Member of the Wyoming Senate from the 7th district
- Incumbent
- Assumed office January 5, 2015
- Preceded by: Leslie J. Nutting

Personal details
- Born: December 14, 1950 (age 75) Cheyenne, Wyoming, U.S.
- Party: Republican
- Spouse: Kay Pappas
- Children: 3
- Alma mater: University of New Mexico Arizona State University
- Profession: Architect Brigadier General, USAF (Retired)

= Stephan Pappas =

American politician

Stephan Pappas (born December 14, 1950) is an American politician and a Republican member of the Wyoming State Senate, representing the 7th district since January 5, 2015.

==Elections==

===2014===
Incumbent Republican State Senator Leslie Nutting retired after serving one term. Pappas ran unopposed in the Republican primary, and defeated Democratic nominee Dameione Cameron, 59% to 41%. He took office on January 5, 2015.

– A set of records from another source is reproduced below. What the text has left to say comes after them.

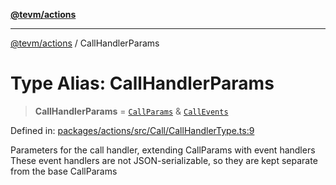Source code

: [**@tevm/actions**](../README.md)

***

[@tevm/actions](../globals.md) / CallHandlerParams

# Type Alias: CallHandlerParams

> **CallHandlerParams** = [`CallParams`](CallParams.md) & [`CallEvents`](CallEvents.md)

Defined in: [packages/actions/src/Call/CallHandlerType.ts:9](https://github.com/evmts/tevm-monorepo/blob/main/packages/actions/src/Call/CallHandlerType.ts#L9)

Parameters for the call handler, extending CallParams with event handlers
These event handlers are not JSON-serializable, so they are kept separate from the base CallParams
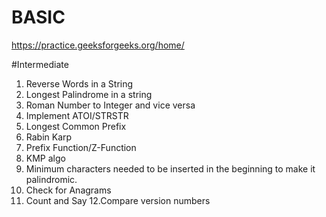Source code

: # BASIC
  
  https://practice.geeksforgeeks.org/home/
  
#Intermediate
 
 1. Reverse Words in a String 
 2. Longest Palindrome in a string 
 3. Roman Number to Integer and vice versa
 4. Implement ATOI/STRSTR 
 5. Longest Common Prefix 
 6. Rabin Karp
 7. Prefix Function/Z-Function
 8. KMP algo
 9. Minimum characters needed to be inserted in the beginning to make it palindromic.
10. Check for Anagrams 
11. Count and Say 
12.Compare version numbers 

  
  
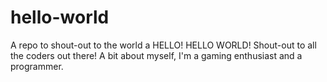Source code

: # hello-world
A repo to shout-out to the world a HELLO!
HELLO WORLD!
    Shout-out to all the coders out there! 
       A bit about myself, I'm a gaming enthusiast and a programmer.
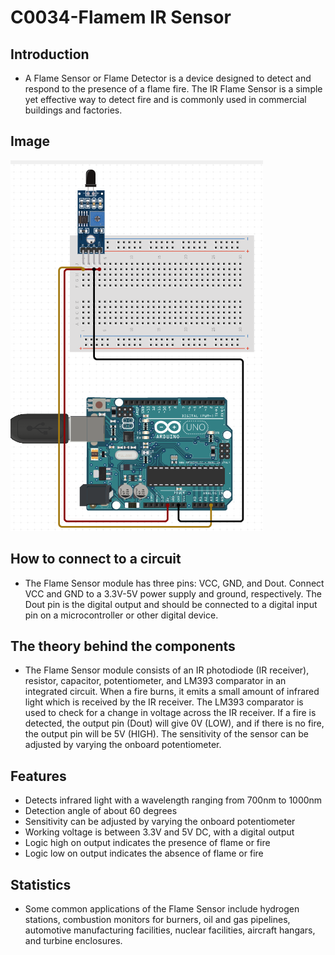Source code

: # C0034-Flamem IR Sensor

## Introduction

- A Flame Sensor or Flame Detector is a device designed to detect and respond to the presence of a flame fire. The IR Flame Sensor is a simple yet effective way to detect fire and is commonly used in commercial buildings and factories.

## Image

![Circuit connection](IMG/IMG.png)

## How to connect to a circuit

- The Flame Sensor module has three pins: VCC, GND, and Dout. Connect VCC and GND to a 3.3V-5V power supply and ground, respectively. The Dout pin is the digital output and should be connected to a digital input pin on a microcontroller or other digital device.

## The theory behind the components

- The Flame Sensor module consists of an IR photodiode (IR receiver), resistor, capacitor, potentiometer, and LM393 comparator in an integrated circuit. When a fire burns, it emits a small amount of infrared light which is received by the IR receiver. The LM393 comparator is used to check for a change in voltage across the IR receiver. If a fire is detected, the output pin (Dout) will give 0V (LOW), and if there is no fire, the output pin will be 5V (HIGH). The sensitivity of the sensor can be adjusted by varying the onboard potentiometer.

## Features

- Detects infrared light with a wavelength ranging from 700nm to 1000nm
- Detection angle of about 60 degrees
- Sensitivity can be adjusted by varying the onboard potentiometer
- Working voltage is between 3.3V and 5V DC, with a digital output
- Logic high on output indicates the presence of flame or fire
- Logic low on output indicates the absence of flame or fire

## Statistics

- Some common applications of the Flame Sensor include hydrogen stations, combustion monitors for burners, oil and gas pipelines, automotive manufacturing facilities, nuclear facilities, aircraft hangars, and turbine enclosures.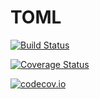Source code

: # TOML

[![Build Status](https://travis-ci.org/bicycle1885/TOML.jl.svg?branch=master)](https://travis-ci.org/bicycle1885/TOML.jl)

[![Coverage Status](https://coveralls.io/repos/bicycle1885/TOML.jl/badge.svg?branch=master&service=github)](https://coveralls.io/github/bicycle1885/TOML.jl?branch=master)

[![codecov.io](http://codecov.io/github/bicycle1885/TOML.jl/coverage.svg?branch=master)](http://codecov.io/github/bicycle1885/TOML.jl?branch=master)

==Early life and education==

Pappas was born in Cheyenne, Wyoming, in 1950, the son of Theoni B; (Harrison) and Andrew S. Pappas. He is of Greek descent. He graduated from East High School in Cheyenne, WY in 1969. He then attended the University of New Mexico where he obtained a bachelor's degree in fine arts in 1973. He continued his education at the University of Arizona obtaining a Bachelors of Architecture degree in 1978.